(Extracted data Opens)

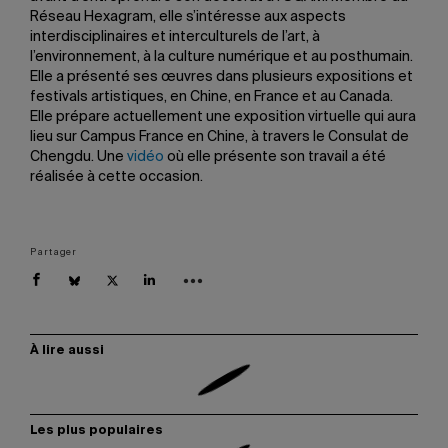
Réseau Hexagram, elle s’intéresse aux aspects
interdisciplinaires et interculturels de l’art, à
l’environnement, à la culture numérique et au posthumain.
Elle a présenté ses œuvres dans plusieurs expositions et
festivals artistiques, en Chine, en France et au Canada.
Elle prépare actuellement une exposition virtuelle qui aura
lieu sur Campus France en Chine, à travers le Consulat de
Chengdu. Une
vidéo
où elle présente son travail a été
réalisée à cette occasion.
Partager
À lire aussi
Les plus populaires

(Extracted data Closes)

- Work task -
All of the data needs repeating exactly, but the pictures do not.

- Answer box -
Réseau Hexagram, elle s’intéresse aux aspects
interdisciplinaires et interculturels de l’art, à
l’environnement, à la culture numérique et au posthumain.
Elle a présenté ses œuvres dans plusieurs expositions et
festivals artistiques, en Chine, en France et au Canada.
Elle prépare actuellement une exposition virtuelle qui aura
lieu sur Campus France en Chine, à travers le Consulat de
Chengdu. Une
vidéo
où elle présente son travail a été
réalisée à cette occasion.
Partager
À lire aussi
Les plus populaires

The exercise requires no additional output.